§ **Data extracts**:
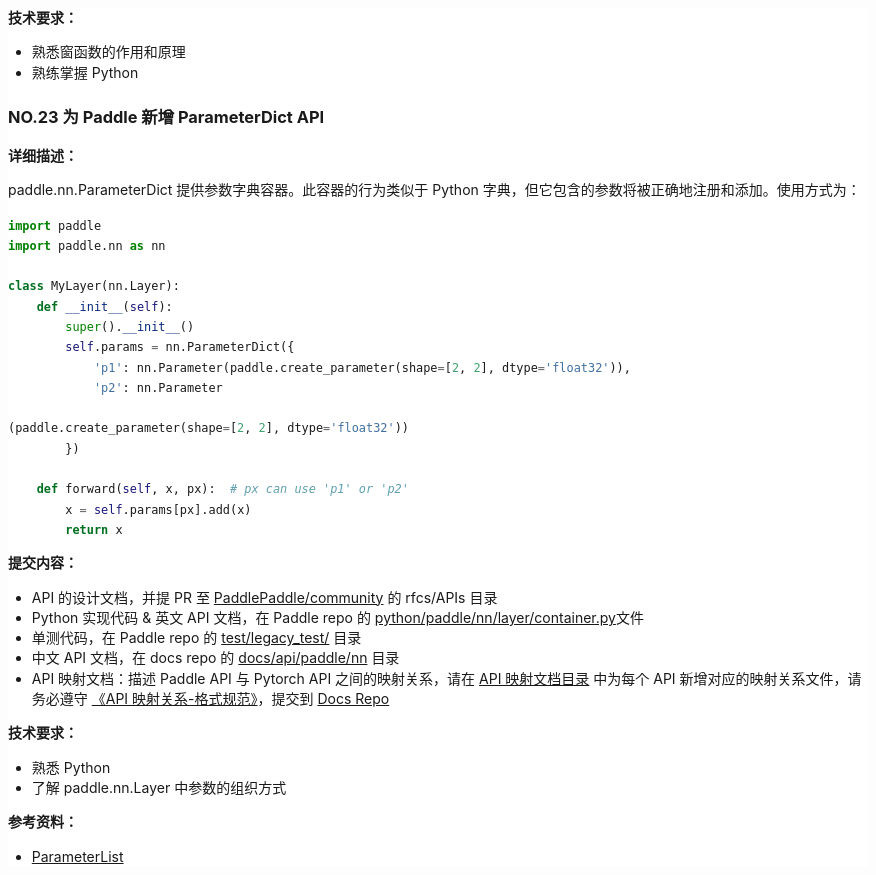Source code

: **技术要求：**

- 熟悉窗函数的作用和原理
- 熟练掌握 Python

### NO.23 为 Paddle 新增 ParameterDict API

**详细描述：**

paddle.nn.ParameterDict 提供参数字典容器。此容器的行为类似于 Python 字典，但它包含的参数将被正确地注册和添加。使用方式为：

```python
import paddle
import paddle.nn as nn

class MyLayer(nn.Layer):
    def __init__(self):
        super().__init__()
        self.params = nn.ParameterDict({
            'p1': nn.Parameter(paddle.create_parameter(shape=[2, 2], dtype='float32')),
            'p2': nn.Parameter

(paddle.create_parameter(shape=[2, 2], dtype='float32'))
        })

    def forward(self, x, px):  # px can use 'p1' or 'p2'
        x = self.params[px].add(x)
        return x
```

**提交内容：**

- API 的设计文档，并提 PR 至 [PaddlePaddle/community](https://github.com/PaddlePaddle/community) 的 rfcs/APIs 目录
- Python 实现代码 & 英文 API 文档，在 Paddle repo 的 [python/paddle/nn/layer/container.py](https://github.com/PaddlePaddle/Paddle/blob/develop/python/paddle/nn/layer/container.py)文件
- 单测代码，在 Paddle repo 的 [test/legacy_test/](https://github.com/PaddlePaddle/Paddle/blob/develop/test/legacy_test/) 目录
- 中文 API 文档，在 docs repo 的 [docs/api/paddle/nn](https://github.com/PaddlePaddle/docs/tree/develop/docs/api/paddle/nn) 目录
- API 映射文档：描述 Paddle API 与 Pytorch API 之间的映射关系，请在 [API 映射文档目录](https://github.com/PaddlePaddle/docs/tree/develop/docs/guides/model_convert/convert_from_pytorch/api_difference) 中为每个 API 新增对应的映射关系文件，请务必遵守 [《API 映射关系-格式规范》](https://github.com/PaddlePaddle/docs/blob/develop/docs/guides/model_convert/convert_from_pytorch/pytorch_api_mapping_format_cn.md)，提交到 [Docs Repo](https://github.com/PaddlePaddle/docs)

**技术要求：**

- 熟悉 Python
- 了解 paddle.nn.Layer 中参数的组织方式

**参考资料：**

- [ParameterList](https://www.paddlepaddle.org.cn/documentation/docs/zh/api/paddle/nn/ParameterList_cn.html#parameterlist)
==
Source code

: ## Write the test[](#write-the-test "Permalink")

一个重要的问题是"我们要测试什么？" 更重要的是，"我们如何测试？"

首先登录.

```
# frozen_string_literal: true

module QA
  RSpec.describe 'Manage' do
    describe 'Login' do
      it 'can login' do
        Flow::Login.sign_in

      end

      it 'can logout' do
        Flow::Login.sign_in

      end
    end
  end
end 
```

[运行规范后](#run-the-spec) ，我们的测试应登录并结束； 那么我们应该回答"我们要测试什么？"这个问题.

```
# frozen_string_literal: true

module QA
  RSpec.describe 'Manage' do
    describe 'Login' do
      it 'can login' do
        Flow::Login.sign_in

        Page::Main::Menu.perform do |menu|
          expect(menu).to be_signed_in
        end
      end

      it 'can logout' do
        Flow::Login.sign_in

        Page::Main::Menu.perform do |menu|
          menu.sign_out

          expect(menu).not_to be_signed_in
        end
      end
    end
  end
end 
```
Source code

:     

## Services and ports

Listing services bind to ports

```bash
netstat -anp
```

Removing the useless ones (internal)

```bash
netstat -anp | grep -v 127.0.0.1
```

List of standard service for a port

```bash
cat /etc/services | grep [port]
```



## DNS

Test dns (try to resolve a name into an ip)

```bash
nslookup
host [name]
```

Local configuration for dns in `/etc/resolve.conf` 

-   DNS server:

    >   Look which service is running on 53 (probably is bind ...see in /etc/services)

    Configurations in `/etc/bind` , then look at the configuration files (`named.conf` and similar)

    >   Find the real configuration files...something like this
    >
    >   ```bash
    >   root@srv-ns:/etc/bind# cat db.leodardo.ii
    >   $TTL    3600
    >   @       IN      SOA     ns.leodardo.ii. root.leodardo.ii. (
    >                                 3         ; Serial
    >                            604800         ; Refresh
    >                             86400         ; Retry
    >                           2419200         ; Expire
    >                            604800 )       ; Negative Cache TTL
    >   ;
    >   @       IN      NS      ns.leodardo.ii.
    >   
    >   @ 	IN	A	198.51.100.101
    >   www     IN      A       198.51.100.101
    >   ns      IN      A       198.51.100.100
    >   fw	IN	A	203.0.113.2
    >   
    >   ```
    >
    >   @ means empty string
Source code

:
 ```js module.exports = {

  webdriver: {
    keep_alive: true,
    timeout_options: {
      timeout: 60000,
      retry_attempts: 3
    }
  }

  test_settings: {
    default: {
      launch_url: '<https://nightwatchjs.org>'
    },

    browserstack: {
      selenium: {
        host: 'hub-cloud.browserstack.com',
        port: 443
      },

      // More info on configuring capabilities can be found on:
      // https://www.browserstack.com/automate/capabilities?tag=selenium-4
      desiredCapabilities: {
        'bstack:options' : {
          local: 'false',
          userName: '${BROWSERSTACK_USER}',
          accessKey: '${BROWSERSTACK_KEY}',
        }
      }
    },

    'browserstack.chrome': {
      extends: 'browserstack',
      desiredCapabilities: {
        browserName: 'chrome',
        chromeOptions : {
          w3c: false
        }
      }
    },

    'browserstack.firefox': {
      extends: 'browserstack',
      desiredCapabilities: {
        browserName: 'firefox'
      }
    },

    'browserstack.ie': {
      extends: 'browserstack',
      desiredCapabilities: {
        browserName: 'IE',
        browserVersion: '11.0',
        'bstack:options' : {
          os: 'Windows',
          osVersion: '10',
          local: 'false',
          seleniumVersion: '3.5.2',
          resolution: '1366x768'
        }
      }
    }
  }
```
==
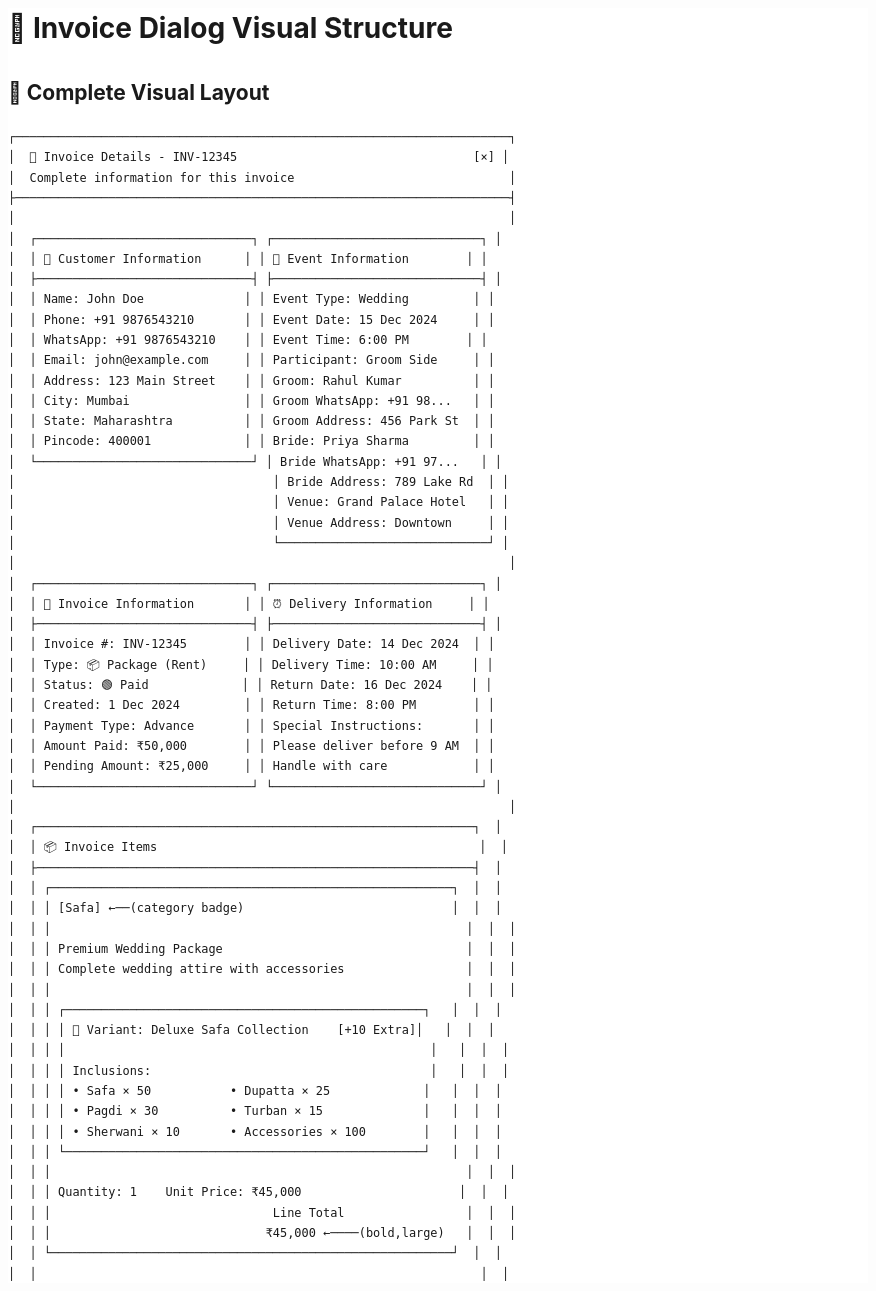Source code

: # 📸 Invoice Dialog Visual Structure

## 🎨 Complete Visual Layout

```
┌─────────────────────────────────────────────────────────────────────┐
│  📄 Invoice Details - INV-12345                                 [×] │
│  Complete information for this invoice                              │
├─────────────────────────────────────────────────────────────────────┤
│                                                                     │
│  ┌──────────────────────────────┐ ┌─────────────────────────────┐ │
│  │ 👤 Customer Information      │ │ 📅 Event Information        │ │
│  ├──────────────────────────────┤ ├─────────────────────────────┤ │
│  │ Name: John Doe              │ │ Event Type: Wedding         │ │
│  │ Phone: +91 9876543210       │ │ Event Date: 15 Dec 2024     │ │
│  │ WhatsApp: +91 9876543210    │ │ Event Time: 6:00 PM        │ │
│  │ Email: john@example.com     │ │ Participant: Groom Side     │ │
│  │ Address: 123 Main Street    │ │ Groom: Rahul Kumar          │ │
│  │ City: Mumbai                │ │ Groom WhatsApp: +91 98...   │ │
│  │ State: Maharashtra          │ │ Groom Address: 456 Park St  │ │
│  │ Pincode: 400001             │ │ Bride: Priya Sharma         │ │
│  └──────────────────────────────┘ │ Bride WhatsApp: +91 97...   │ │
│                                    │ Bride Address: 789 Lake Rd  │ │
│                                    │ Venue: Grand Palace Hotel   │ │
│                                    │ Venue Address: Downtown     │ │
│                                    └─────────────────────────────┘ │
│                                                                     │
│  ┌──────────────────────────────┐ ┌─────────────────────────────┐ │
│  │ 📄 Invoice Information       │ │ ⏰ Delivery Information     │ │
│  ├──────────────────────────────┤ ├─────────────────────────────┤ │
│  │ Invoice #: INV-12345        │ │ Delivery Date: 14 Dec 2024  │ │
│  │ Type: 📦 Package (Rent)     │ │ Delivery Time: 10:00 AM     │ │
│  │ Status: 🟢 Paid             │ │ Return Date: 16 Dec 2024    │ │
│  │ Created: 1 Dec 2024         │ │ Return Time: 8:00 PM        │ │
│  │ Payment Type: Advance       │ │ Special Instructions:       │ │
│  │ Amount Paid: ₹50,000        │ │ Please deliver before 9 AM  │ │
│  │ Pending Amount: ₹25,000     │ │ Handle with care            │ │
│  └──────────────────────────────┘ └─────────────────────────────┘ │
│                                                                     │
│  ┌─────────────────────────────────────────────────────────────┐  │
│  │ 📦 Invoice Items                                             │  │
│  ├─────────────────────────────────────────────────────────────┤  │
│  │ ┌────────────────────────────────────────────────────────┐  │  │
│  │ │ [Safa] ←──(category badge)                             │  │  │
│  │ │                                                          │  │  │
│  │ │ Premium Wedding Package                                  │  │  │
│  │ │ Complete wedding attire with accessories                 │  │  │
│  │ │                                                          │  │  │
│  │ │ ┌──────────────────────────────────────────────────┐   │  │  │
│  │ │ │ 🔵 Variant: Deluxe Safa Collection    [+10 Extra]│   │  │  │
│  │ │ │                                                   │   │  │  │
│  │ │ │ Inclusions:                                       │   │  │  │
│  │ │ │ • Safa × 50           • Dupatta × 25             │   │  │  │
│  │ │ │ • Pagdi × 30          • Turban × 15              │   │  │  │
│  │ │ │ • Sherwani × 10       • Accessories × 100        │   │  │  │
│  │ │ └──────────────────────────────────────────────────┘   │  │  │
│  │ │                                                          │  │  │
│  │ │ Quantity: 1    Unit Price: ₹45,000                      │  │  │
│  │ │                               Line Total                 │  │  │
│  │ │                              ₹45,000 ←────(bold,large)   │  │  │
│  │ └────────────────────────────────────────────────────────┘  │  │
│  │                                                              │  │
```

§ **Exercise prompt**: Report the number of lines in the records that include the string "Safa", and write no other words.

§ **Answer to the exercise**: 3